EXCERPT:
Inferential Statistics

Understanding statistical inference methods, hypothesis testing, and their applications in data science and machine learning.

Inferential statistics allows us to draw conclusions about populations based on sample data, a crucial aspect of data science and machine learning.

Point Estimation

Maximum Likelihood Estimation (MLE)

  • Likelihood function: L(θx)=i=1nf(xiθ)L(\theta|x) = \prod_{i=1}^n f(x_i|\theta)
  • Log-likelihood: (θx)=i=1nlogf(xiθ)\ell(\theta|x) = \sum_{i=1}^n \log f(x_i|\theta)
class MaximumLikelihoodEstimation:
    @staticmethod
    def normal_mle(data):
        """MLE for normal distribution"""
        mu = np.mean(data)
        sigma = np.sqrt(np.mean((data - mu)**2))
        return {'mu': mu, 'sigma': sigma}
    
    @staticmethod
    def poisson_mle(data):
        """MLE for Poisson distribution"""
        return {'lambda': np.mean(data)}
    
    @staticmethod
    def bernoulli_mle(data):
        """MLE for Bernoulli distribution"""
        return {'p': np.mean(data)}

Method of Moments

class MethodOfMoments:
    @staticmethod
    def estimate_parameters(data, n_moments):
        """Estimate parameters using method of moments"""
        moments = [np.mean(data**k) for k in range(1, n_moments + 1)]
        return moments
    
    @staticmethod
    def gamma_mom(data):
        """Method of moments for Gamma distribution"""
        mean = np.mean(data)
        var = np.var(data)
        alpha = mean**2 / var
        beta = mean / var
        return {'alpha': alpha, 'beta': beta}

Interval Estimation

Confidence Intervals

class ConfidenceIntervals:
    @staticmethod
    def normal_ci(data, confidence=0.95):
        """Confidence interval for normal mean"""
        n = len(data)
        mean = np.mean(data)
        se = np.std(data, ddof=1) / np.sqrt(n)
        z = stats.norm.ppf((1 + confidence) / 2)
        return {
            'mean': mean,
            'ci_lower': mean - z * se,
            'ci_upper': mean + z * se
        }
    
    @staticmethod
    def proportion_ci(successes, n, confidence=0.95):
        """Confidence interval for proportion"""
        p_hat = successes / n
        z = stats.norm.ppf((1 + confidence) / 2)

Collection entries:
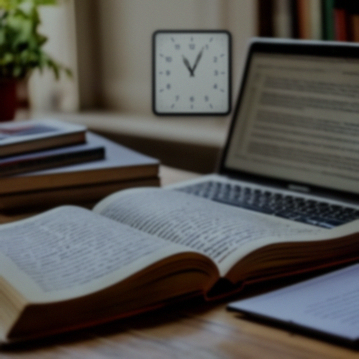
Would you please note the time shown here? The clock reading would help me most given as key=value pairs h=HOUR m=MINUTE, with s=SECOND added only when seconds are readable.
h=11 m=4
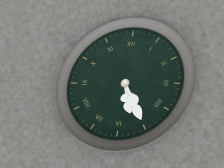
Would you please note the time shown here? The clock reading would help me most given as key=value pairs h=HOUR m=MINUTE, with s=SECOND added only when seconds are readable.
h=5 m=25
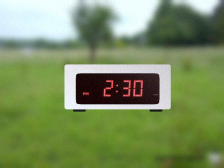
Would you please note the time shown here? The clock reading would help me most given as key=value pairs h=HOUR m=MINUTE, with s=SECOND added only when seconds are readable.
h=2 m=30
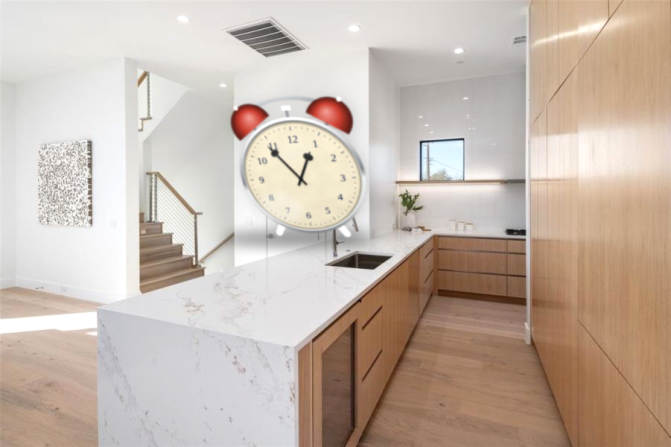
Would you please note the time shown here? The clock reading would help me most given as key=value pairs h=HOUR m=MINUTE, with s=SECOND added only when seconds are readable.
h=12 m=54
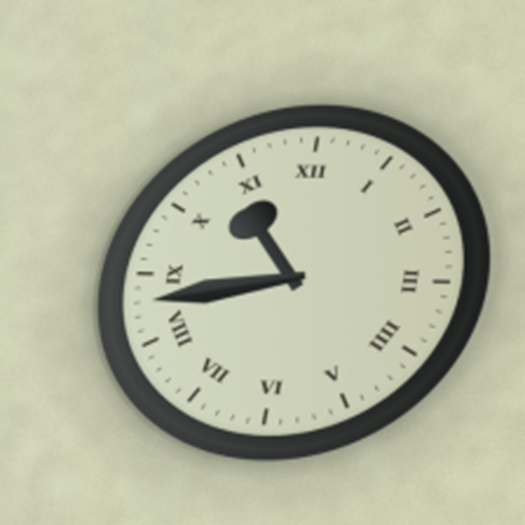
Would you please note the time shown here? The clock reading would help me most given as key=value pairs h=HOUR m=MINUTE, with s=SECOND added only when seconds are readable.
h=10 m=43
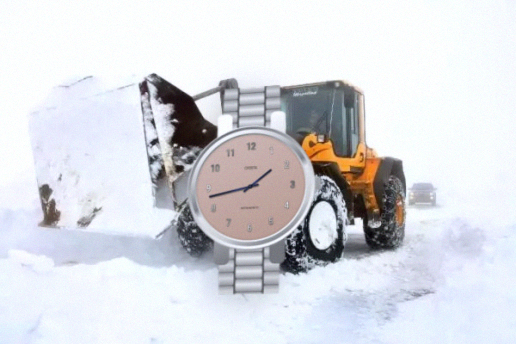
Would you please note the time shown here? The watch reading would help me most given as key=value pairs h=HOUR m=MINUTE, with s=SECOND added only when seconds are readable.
h=1 m=43
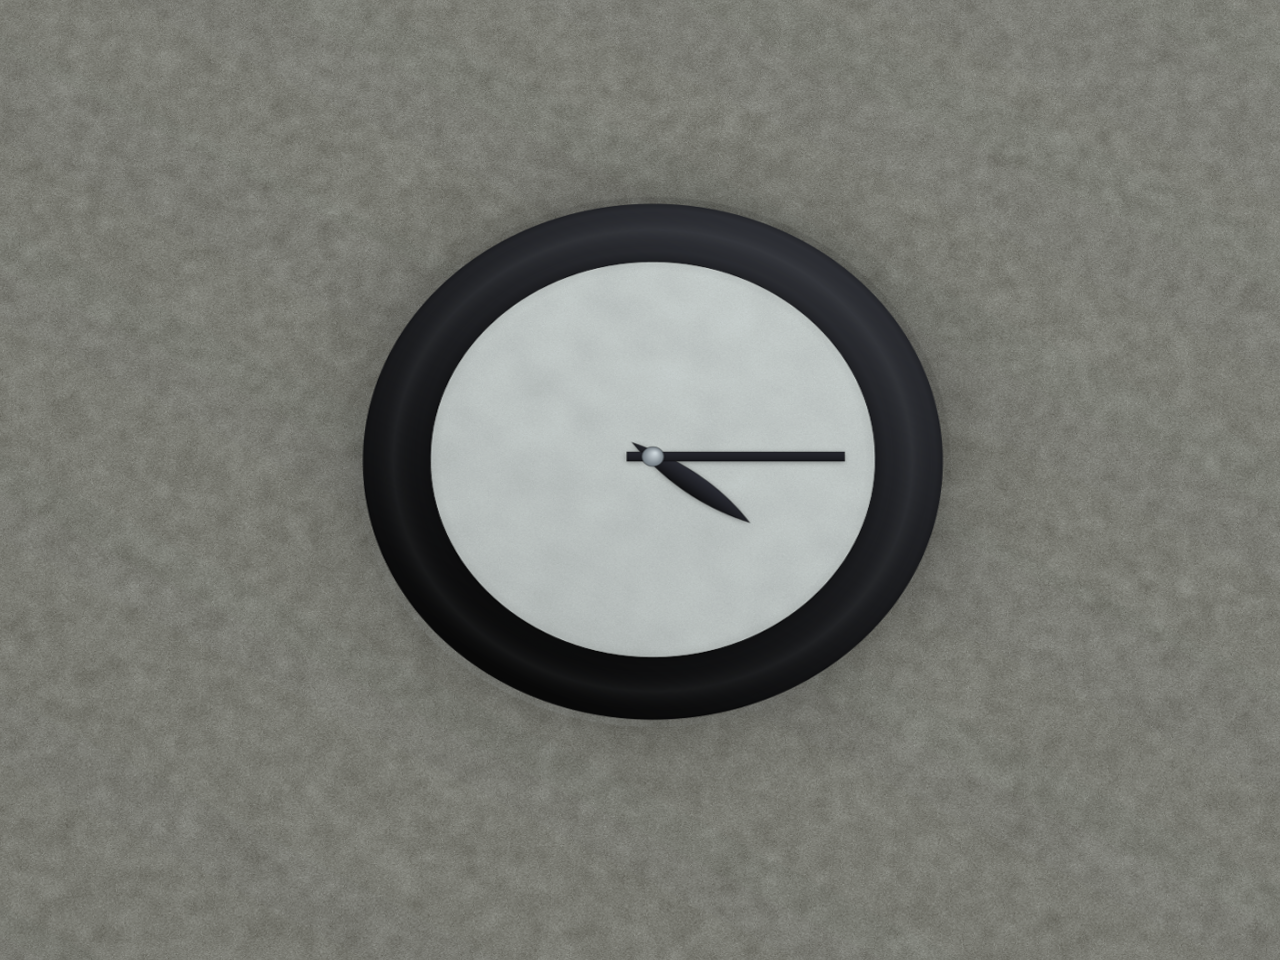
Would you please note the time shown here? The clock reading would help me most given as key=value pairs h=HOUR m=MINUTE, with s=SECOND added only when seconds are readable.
h=4 m=15
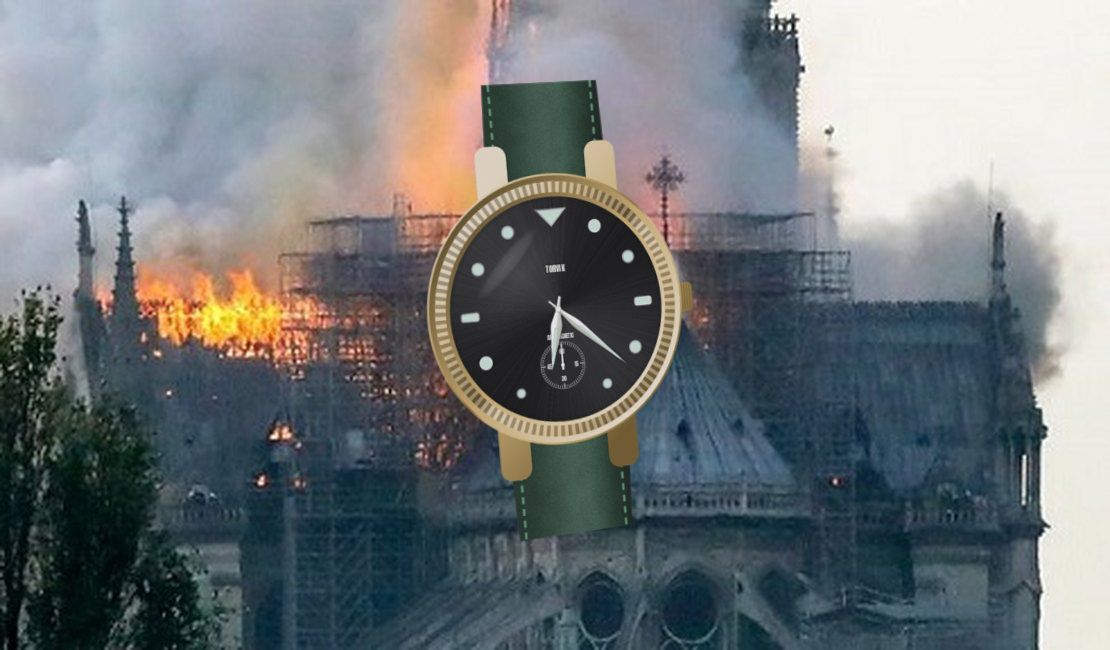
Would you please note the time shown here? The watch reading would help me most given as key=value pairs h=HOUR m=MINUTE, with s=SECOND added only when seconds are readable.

THINGS TO DO:
1. In the inferential statistics page, what default value does the `confidence` parameter take in `normal_ci`?
2. Put the lines of the collection entries into a JSON list of strings, one string per line, with blank lines omitted and the pictures left out.

ANSWERS TO THE PROBLEMS:
1. 0.95

2.
[
  "Would you please note the time shown here? The clock reading would help me most given as key=value pairs h=HOUR m=MINUTE, with s=SECOND added only when seconds are readable.",
  "h=11 m=4",
  "Would you please note the time shown here? The clock reading would help me most given as key=value pairs h=HOUR m=MINUTE, with s=SECOND added only when seconds are readable.",
  "h=5 m=25",
  "Would you please note the time shown here? The clock reading would help me most given as key=value pairs h=HOUR m=MINUTE, with s=SECOND added only when seconds are readable.",
  "h=2 m=30",
  "Would you please note the time shown here? The clock reading would help me most given as key=value pairs h=HOUR m=MINUTE, with s=SECOND added only when seconds are readable.",
  "h=12 m=54",
  "Would you please note the time shown here? The clock reading would help me most given as key=value pairs h=HOUR m=MINUTE, with s=SECOND added only when seconds are readable.",
  "h=10 m=43",
  "Would you please note the time shown here? The watch reading would help me most given as key=value pairs h=HOUR m=MINUTE, with s=SECOND added only when seconds are readable.",
  "h=1 m=43",
  "Would you please note the time shown here? The clock reading would help me most given as key=value pairs h=HOUR m=MINUTE, with s=SECOND added only when seconds are readable.",
  "h=4 m=15",
  "Would you please note the time shown here? The watch reading would help me most given as key=value pairs h=HOUR m=MINUTE, with s=SECOND added only when seconds are readable."
]